Experiments using cultured cells have demonstrated that humanin has both neuroprotective as well as cytoprotective effects and experiments in rodents have found that it has protective effects in Alzheimer's disease models, Huntington's disease models and stroke models (reviewed in ).
Discovery
Humanin was independently found by three different labs looking at different parameters. The first to publish was the Nishimoto lab in 2001 where they found humanin while looking for possible proteins that could protect cells from amyloid beta, a major component of Alzheimer's disease. The Reed lab found humanin in a screen looking for proteins that could interact with Bcl-2-associated X protein (Bax), a major protein involved in apoptosis. The Cohen lab (Pinchas Cohen) independently discovered humanin when screening for proteins that interact with IGFBP3.
Protective Effects
Humanin is proposed to have myriad neuroprotective and cytoprotective effects. Both studies in cells and rodents have both found that administration of humanin or humanin derivatives increases survival and/or physiological parameters in Alzheimer's disease models. In addition to Alzheimer's disease, humanin has other neuroprotective effects against models of Huntington's disease, prion disease, and stroke.
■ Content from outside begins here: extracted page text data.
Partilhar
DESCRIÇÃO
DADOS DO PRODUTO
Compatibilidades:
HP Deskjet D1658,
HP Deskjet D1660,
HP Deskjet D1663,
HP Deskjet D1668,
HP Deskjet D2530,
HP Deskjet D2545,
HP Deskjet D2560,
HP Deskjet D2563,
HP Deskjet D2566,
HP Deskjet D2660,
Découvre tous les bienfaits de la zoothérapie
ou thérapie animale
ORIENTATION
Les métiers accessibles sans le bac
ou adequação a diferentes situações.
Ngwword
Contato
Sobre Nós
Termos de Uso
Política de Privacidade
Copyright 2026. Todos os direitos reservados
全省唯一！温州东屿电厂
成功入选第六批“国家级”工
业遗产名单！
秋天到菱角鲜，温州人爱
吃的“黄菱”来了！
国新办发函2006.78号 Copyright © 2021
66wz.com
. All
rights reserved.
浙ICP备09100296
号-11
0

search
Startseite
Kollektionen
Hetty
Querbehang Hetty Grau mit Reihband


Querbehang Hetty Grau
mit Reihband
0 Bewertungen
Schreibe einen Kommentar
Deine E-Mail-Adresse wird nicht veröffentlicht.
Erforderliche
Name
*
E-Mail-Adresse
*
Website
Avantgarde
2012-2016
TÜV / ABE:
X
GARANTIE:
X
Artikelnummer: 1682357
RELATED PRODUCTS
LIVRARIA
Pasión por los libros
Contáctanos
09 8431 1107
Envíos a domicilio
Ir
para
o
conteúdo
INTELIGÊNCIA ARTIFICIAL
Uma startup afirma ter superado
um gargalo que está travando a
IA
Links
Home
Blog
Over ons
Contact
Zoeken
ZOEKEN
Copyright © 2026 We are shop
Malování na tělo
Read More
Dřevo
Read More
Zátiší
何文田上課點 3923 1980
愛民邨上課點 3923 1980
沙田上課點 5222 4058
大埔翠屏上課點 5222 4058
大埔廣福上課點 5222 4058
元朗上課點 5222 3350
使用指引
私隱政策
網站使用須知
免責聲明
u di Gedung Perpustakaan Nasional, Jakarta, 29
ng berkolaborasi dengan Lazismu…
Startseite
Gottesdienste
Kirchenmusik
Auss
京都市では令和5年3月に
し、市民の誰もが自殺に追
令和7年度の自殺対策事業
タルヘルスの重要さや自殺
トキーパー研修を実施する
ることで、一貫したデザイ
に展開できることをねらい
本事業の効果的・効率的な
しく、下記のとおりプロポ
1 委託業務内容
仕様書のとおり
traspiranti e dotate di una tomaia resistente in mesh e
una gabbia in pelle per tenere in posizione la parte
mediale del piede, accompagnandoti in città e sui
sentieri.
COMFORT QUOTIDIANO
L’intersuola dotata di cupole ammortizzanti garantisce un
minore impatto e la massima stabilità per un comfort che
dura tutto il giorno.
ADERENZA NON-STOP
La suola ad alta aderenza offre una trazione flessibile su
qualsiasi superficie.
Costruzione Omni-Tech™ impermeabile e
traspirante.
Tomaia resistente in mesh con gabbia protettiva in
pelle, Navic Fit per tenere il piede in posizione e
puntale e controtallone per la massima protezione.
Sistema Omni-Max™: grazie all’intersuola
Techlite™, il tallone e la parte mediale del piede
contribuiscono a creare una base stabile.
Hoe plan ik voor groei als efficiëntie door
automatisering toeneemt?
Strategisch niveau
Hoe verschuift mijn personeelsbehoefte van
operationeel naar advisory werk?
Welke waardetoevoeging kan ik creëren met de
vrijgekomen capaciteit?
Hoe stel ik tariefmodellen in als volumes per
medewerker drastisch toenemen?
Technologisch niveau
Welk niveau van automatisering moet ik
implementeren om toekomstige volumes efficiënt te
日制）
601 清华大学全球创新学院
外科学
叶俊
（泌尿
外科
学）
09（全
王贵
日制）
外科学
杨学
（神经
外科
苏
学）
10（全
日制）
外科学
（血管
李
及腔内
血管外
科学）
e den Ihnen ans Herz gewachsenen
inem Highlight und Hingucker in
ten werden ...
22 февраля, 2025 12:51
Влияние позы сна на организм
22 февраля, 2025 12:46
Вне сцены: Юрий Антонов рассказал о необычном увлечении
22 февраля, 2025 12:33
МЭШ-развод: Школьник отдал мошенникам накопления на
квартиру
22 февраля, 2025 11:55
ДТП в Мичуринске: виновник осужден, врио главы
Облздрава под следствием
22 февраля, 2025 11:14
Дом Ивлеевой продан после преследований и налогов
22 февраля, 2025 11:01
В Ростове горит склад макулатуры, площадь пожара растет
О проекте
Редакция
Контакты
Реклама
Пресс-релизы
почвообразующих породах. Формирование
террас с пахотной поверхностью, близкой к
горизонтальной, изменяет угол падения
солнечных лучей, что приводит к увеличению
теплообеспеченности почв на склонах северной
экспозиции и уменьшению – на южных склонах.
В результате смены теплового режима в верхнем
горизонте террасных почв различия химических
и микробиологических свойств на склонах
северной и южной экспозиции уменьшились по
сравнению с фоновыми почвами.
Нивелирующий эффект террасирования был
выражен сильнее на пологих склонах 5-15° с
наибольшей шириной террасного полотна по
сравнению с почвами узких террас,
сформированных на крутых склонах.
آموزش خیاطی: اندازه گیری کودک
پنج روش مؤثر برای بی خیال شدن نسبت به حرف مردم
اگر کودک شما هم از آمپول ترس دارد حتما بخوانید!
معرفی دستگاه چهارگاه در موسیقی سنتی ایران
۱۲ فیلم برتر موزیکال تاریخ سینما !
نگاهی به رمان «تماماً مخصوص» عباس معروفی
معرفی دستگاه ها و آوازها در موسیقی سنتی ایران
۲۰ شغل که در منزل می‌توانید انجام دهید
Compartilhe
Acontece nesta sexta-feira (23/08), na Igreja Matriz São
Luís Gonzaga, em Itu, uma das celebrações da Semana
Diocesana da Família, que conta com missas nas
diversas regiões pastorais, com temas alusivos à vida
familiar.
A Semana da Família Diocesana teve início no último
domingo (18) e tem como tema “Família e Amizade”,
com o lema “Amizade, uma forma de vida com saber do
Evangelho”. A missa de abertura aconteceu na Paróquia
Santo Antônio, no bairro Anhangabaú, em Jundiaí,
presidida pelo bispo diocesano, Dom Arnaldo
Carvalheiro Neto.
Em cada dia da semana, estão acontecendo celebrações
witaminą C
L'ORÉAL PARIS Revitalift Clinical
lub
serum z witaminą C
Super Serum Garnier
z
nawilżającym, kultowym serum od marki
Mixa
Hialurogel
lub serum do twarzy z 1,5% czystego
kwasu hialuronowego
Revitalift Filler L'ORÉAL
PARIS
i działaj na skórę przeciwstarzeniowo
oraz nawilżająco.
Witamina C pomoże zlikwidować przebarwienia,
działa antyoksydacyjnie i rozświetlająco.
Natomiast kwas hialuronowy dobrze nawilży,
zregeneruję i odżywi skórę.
Beyond the possible neuroprotective effects, humanin protects against oxidative stress, atherosclerotic plaque formation, and heart attack. Metabolic effects have also been demonstrated and humanin helps improve survival of pancreatic beta-cells, which may help with type 1 diabetes, and increases insulin sensitivity, which may help with type 2 diabetes.
Mechanism of Action
The beneficial effects of humanin have been proposed to have several different modes of action. Extracellular interaction with a tripartite receptor composed of gp130, WSX1, and CNTFR, as well as interaction with the formyl peptide receptor 2 (formylpeptide-like-1 receptor) have been published. Intracellular interaction with BAX, tBID, IGFBP3, and TRIM11 may also be required for the effects of humanin.
Homologs
The rat, Rattus norvegicus, has a gene, rattin, that encodes a 38 amino acid peptide, which is homologous to humanin. The two genes produce cDNAs that show 88% sequence identity. The peptides are 81% identical, with the carboxyl terminal sequence 14 amino acids longer in rattin. Of the 24 amino acids in the rest of the sequence, 20 are the identical.
Rattin shows the same ability as humanin to defend neurons from the toxicity of beta-amyloid, the cause of degeneration in Alzheimer's Disease.